Information services assist farmers in improving their on-farm practices, helping them make more informed decisions. A simple resource like modular education materials that can be accessed through mobile phones is spurring farmers to adopt regenerative practices. Think: programmes on how to manage a livestock rotation calendar, mulching, use of manure and composting, cover cropping and highlighting the benefits of no-till agriculture.

Plus these resources can educate farmers on the business of running a farm, such as identifying profitable crops for export or what is being demanded locally. This reduces their financial risk — and prevents them from being exploited. Many small farmers often sell their produce for well below market value, unaware that the food receives huge markups before reaching the shelves for consumers to buy.

A second way to reach and empower emerging farmers is through agricultural innovation hubs. This model is being tested by German development agency GIZ across many African countries. These hubs ensure that innovations and technology reach farmers, helping to increase the incomes of smallholder farmers in particular. It also boosts regional employment and food security and drives environmental awareness in farming.

Ultimately, a shift towards this more sustainable, higher-gain form of farming would have huge knock-on benefits for the continent.

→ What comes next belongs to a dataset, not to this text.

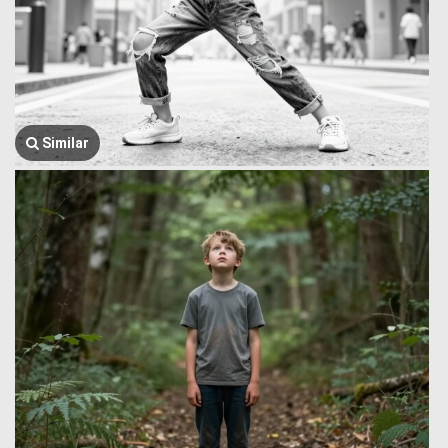
Similar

Agriculture is still an important mainstay to African economies. Consider the following:

  • Agriculture made up 53.3% of the total exports from the East African Community to the rest of the world in 2015. That translates to about $15.1-billion worth of exports;
  • Agriculture contributes upwards of 52% of total employment in sub-Saharan Africa, with half of that being women; and
  • Of the 135 million people globally suffering from acute food insecurity, more than half (73 million) are from Africa.

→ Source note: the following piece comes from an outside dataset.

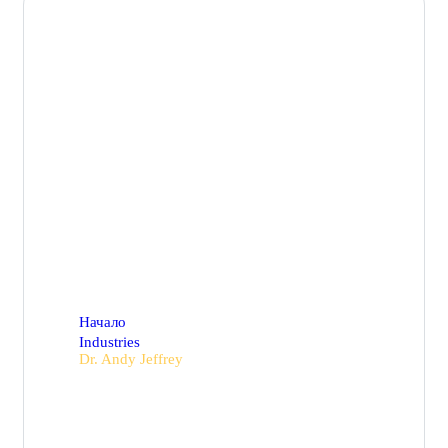
Dr. Andy Jeffrey
Начало
Industries
Dr. Andy Jeffrey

We’re facing a new agricultural revolution, and we must ensure that no one gets left behind — especially vulnerable smallholder farmers. Considering these farmers produce 80% of the food in sub-Saharan Africa, it is critical that we bring them along and improve their lot. DM

Malik Dasoo is junior researcher with the African Climate Foundation. He has an MSc in International Land and Water Management from Wageningen University & Research in the Netherlands, specialising in soil physics and sustainable land management. He has previously worked with the SA National Biodiversity Institute (Sanbi) on their natural capital accounting and ecological infrastructure programmes.